Records from a collection:
================================

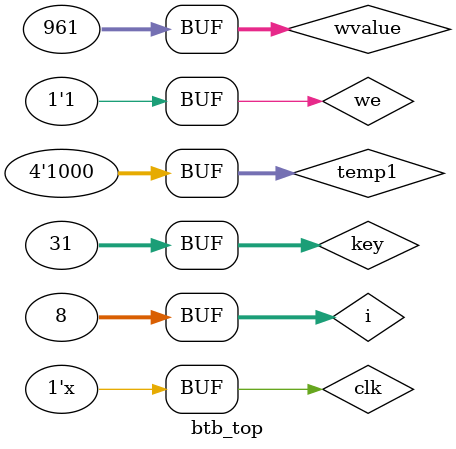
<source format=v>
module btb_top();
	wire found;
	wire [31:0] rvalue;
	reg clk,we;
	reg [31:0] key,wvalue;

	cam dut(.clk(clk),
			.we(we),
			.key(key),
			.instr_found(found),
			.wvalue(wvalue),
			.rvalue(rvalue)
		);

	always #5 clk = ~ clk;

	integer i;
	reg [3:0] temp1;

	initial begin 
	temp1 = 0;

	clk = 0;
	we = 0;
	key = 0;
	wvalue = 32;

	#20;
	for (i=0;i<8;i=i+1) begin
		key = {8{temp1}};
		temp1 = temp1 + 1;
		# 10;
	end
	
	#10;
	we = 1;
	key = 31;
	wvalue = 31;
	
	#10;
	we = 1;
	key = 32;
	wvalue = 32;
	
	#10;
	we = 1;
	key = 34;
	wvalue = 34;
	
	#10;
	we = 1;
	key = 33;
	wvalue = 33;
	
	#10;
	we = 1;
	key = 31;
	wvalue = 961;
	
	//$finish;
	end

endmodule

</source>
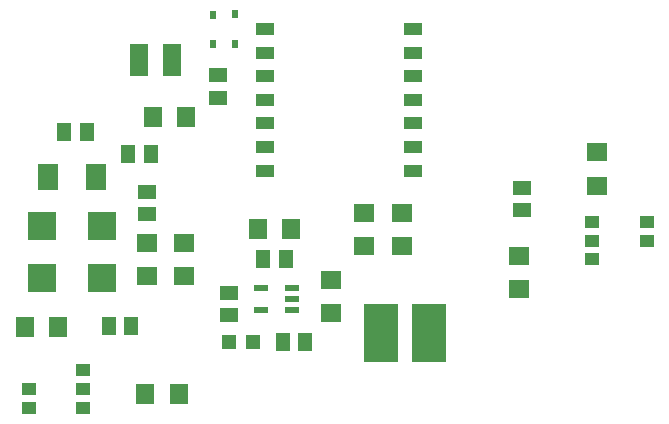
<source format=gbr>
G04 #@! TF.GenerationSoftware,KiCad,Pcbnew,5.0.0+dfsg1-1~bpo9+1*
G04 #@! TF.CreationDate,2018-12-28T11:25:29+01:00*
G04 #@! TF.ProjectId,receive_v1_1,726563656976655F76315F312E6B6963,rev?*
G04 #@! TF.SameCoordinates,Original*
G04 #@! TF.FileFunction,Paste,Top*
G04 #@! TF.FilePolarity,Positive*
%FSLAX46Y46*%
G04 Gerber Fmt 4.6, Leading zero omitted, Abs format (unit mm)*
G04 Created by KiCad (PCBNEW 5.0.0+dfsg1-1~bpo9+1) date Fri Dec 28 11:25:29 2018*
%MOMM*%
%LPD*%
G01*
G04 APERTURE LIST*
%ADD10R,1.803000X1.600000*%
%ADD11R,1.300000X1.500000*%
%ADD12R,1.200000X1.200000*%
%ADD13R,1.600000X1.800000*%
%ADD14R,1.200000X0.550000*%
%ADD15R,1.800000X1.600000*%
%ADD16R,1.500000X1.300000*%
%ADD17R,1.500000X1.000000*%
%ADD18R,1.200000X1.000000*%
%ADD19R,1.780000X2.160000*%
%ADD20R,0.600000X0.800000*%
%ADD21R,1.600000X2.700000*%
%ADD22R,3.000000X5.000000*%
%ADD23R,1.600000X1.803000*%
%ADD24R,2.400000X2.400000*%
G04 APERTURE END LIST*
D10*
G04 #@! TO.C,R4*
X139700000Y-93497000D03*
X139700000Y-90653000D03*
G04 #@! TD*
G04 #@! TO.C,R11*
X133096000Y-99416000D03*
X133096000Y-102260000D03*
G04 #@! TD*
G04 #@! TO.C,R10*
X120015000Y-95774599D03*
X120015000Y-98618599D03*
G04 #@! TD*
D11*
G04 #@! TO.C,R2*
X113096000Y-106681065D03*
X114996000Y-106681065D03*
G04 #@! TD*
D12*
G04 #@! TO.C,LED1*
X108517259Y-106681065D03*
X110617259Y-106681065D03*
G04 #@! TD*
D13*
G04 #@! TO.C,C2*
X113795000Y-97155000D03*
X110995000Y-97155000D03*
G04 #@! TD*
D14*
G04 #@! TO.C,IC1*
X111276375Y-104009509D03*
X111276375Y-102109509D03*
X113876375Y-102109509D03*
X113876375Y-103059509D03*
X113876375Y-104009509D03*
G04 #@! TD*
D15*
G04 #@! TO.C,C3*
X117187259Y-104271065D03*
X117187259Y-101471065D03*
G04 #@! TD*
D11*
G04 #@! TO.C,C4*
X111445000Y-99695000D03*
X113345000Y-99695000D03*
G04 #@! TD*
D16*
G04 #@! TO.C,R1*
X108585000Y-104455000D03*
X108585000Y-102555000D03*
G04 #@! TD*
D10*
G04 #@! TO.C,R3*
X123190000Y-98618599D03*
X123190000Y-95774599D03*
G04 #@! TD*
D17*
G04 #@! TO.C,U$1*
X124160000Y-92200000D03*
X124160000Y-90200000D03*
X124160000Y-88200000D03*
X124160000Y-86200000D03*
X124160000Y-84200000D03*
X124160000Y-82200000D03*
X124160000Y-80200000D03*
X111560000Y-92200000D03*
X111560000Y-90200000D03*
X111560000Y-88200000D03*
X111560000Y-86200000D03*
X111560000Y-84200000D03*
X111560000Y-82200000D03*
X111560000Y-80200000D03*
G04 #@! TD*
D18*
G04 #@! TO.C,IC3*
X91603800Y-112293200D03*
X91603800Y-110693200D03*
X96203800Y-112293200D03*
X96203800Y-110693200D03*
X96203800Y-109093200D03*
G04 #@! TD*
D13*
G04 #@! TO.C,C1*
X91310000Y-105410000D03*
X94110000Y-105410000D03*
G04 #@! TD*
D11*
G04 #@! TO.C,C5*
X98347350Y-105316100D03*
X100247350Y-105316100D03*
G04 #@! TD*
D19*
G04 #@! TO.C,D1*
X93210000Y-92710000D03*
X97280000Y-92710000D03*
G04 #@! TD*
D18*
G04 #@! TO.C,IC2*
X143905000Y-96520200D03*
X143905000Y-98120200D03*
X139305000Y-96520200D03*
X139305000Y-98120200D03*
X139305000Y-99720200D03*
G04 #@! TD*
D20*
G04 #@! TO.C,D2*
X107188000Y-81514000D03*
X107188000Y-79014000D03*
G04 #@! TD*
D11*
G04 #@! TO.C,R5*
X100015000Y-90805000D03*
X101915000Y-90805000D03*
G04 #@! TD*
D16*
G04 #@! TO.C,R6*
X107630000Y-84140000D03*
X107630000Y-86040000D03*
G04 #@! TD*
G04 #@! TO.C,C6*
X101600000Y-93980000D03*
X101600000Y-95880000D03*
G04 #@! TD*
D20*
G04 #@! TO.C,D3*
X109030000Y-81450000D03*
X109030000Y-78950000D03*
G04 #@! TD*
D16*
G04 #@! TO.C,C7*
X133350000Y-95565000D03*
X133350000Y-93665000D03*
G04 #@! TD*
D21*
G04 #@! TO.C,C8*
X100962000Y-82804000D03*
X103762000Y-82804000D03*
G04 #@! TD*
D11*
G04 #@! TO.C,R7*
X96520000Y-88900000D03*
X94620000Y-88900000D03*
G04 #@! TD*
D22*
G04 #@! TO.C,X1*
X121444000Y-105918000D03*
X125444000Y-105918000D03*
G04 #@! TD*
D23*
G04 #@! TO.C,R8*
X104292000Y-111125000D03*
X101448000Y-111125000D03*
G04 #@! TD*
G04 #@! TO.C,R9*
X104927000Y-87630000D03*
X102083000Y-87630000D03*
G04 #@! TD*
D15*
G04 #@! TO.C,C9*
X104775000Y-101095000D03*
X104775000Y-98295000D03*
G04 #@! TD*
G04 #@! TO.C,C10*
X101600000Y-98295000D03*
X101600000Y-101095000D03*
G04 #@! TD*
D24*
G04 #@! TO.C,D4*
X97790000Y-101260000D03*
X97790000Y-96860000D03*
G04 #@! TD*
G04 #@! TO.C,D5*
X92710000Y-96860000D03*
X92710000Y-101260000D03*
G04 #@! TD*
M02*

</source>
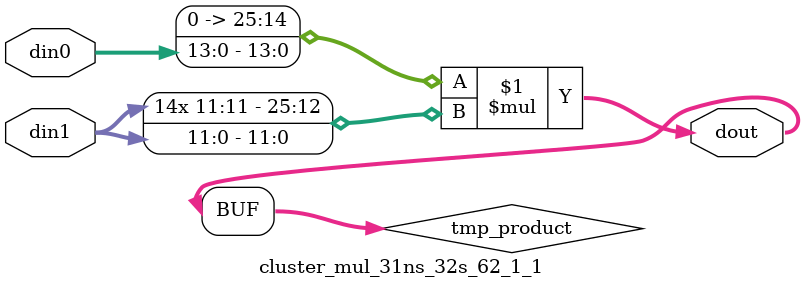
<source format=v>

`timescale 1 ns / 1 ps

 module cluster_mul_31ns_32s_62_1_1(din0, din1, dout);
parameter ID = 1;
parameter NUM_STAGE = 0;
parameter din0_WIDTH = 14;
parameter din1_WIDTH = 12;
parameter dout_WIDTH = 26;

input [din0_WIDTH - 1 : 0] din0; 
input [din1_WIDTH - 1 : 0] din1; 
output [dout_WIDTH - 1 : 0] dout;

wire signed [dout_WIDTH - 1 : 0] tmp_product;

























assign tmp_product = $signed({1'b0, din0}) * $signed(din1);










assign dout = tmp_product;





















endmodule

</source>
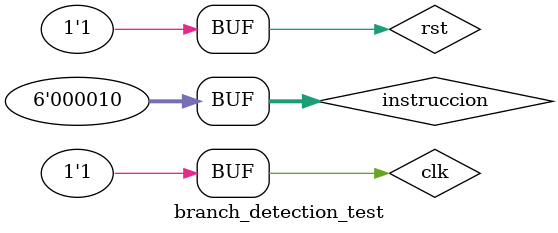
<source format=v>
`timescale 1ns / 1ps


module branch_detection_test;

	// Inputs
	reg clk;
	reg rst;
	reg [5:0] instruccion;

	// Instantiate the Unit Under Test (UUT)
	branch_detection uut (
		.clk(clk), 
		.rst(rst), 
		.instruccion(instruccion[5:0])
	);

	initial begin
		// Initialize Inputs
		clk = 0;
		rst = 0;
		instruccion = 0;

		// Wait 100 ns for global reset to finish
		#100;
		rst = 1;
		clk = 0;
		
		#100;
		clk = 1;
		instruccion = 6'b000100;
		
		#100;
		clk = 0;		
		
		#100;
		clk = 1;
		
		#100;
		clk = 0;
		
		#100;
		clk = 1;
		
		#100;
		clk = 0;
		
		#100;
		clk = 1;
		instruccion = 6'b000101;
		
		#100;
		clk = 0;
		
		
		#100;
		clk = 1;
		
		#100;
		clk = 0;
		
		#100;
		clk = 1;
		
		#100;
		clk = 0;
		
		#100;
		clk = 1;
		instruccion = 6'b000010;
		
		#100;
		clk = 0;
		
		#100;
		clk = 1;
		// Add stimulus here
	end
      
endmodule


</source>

================================

▸ PROBLEM
Take exactly the lines from the one containing "G04 #@! TO.C,R1*" through the one containing "X111560000Y-92200000D03*" in the data above, and output them with nothing added.

▸ ANSWER TO THE EXERCISE
G04 #@! TO.C,R1*
X108585000Y-104455000D03*
X108585000Y-102555000D03*
G04 #@! TD*
D10*
G04 #@! TO.C,R3*
X123190000Y-98618599D03*
X123190000Y-95774599D03*
G04 #@! TD*
D17*
G04 #@! TO.C,U$1*
X124160000Y-92200000D03*
X124160000Y-90200000D03*
X124160000Y-88200000D03*
X124160000Y-86200000D03*
X124160000Y-84200000D03*
X124160000Y-82200000D03*
X124160000Y-80200000D03*
X111560000Y-92200000D03*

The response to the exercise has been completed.